Stiglitz spits out statistics and economic paradigms supporting his case. Far from exaggerating the figures, he insists the real cost of the conflict to the US is likely to be nearer $5 trillion. "We were conservative in our accounting because we were aware people would say 'he's a Democrat and against the war'. But if you go through our costing item by item, there's no debate. Look at the number of injuries and there's no debate about that either. There are a few minor quibbles but most of the numbers in the book have been verified by the Congressional Budget Office as well as the Joint Economic Committee."
Getting a precise figure is no easy task. A request to the British Treasury last week ends with the terse response: "The Treasury does not have a figure on how much the war has cost." Stiglitz expresses a combination of amusement and surprise at such ignorance. "Well parts [of the cost] are relatively easy to account for and are really part of good government, such as costs of operations and injured people. Other parts, the ones based on economic assumptions, are harder to quantify but should still be tracked by someone in the Treasury."
He says Britain's system of funding the war is opaque, which partly explains why he was unable to separate UK spending in Afghanistan and Iraq. In his book he states that before the war, Gordon Brown, while Chancellor, set aside £1bn for war spending and also allocated cash to a Special Reserve – a cash pot allowing the Ministry of Defence to supplement its regular budget. Stiglitz makes the point that because funds from the Special Reserve are drawn down without approval by Parliament, it is harder to quantify how much is actually being spent. At any rate, he estimates that the UK has so far committed almost £9bn in military spending alone to Iraq and Afghanistan, 76 per cent of it in Iraq.
Having spent years working in Bill Clinton's White House, turning the large deficit Clinton inherited from George Bush senior into a budget surplus, Stiglitz makes no secret of his contempt for the current president, whose policy of delivering tax cuts to the wealthy while fighting two wars has left America with its largest-ever deficit.

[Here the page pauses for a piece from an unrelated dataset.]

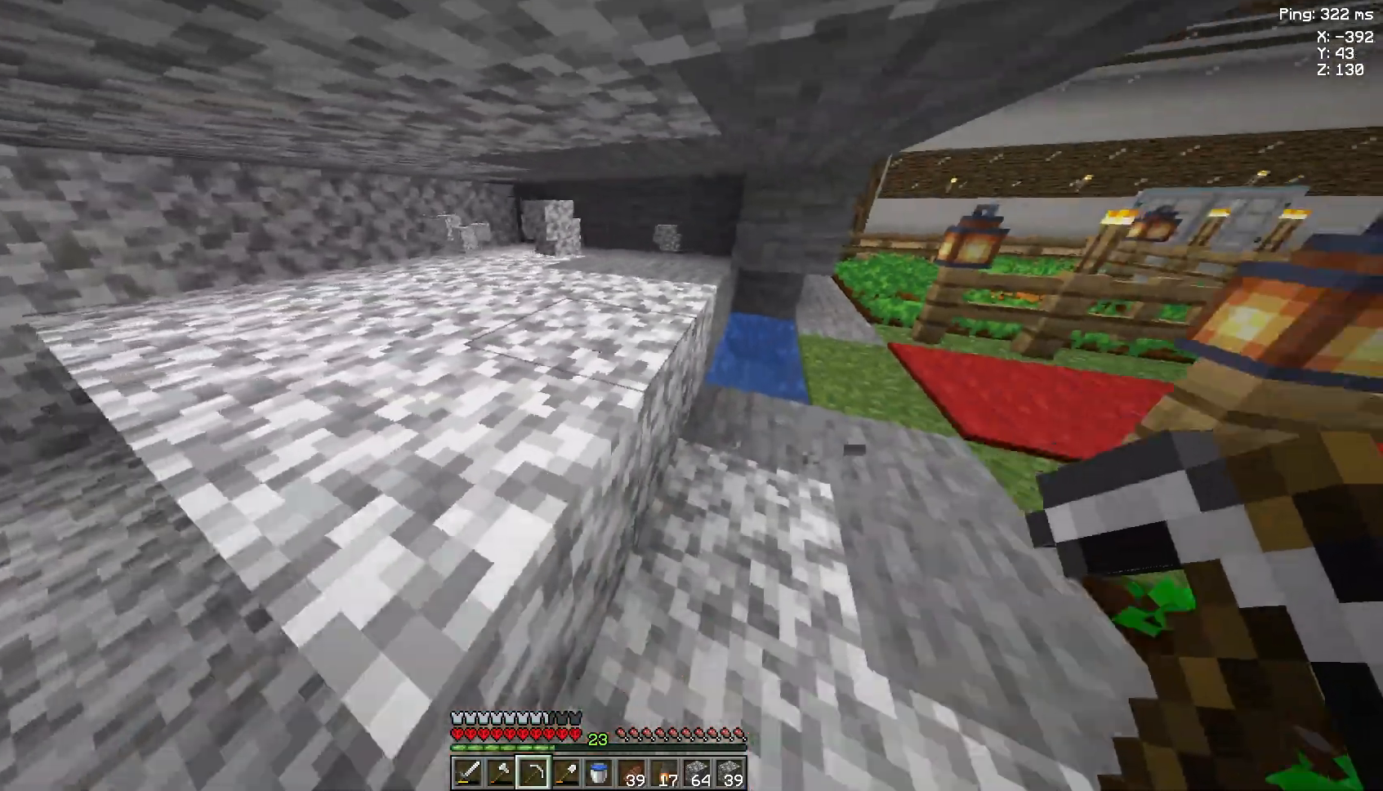
{"keys": ["a"], "mouse": ["left"], "events": [[133, "a", "up"], [333, "mouse_left", "down"], [433, "a", "down"]]}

"Part of the problem is that the war has almost been too easy for American people. We've financed it through deficit spending, so there have been no tax rises, but it's a cost that will continue for generations. You know this war has been funded by 24 separate Bills – that's how the administration has been hiding the total costs. It even tried to hide the number of casualties to hide the true costs."

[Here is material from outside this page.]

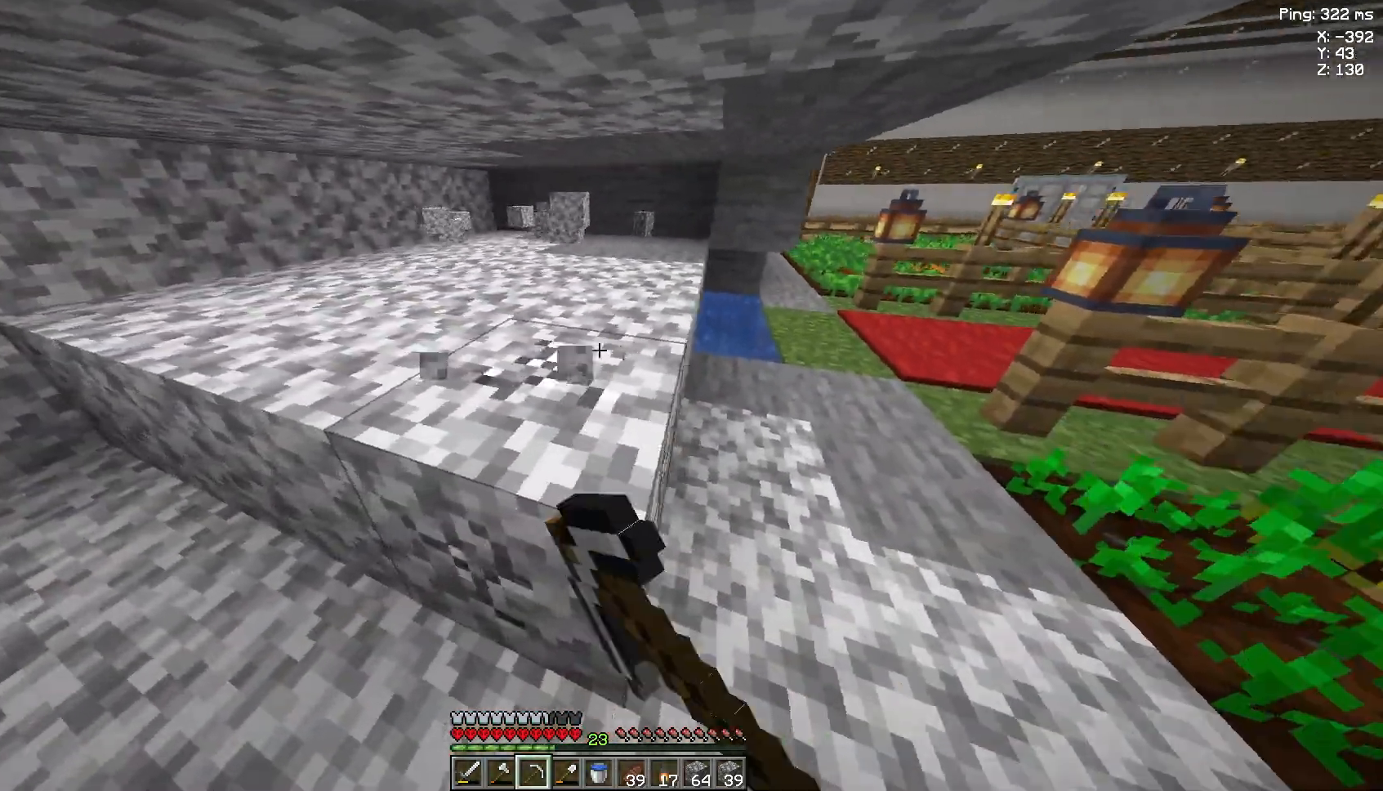
{"keys": [], "mouse": ["left"], "events": [[200, "a", "up"]]}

To ensure greater clarity, Stiglitz believes Britain and America should levy a specific tax to fund conflicts in future. "People should know how much a war is costing them, and I think once a conflict has lasted more than three months, it should be funded by a war tax," he explains. "A tax would make the connection of cost and war much more clearly. War is expensive and you should not be allowed to fight one by borrowing."
Despite his links to the Clinton administration, Stiglitz is backing Barack Obama, Hillary Clinton's rival, this time round. Who knows, if Obama goes all the way, Stiglitz may well find himself in a position to implement his war tax, regardless of the arguments about his mathematics.
Michael Glackin is a journalist and former managing editor of Beirut newspaper The Daily Star.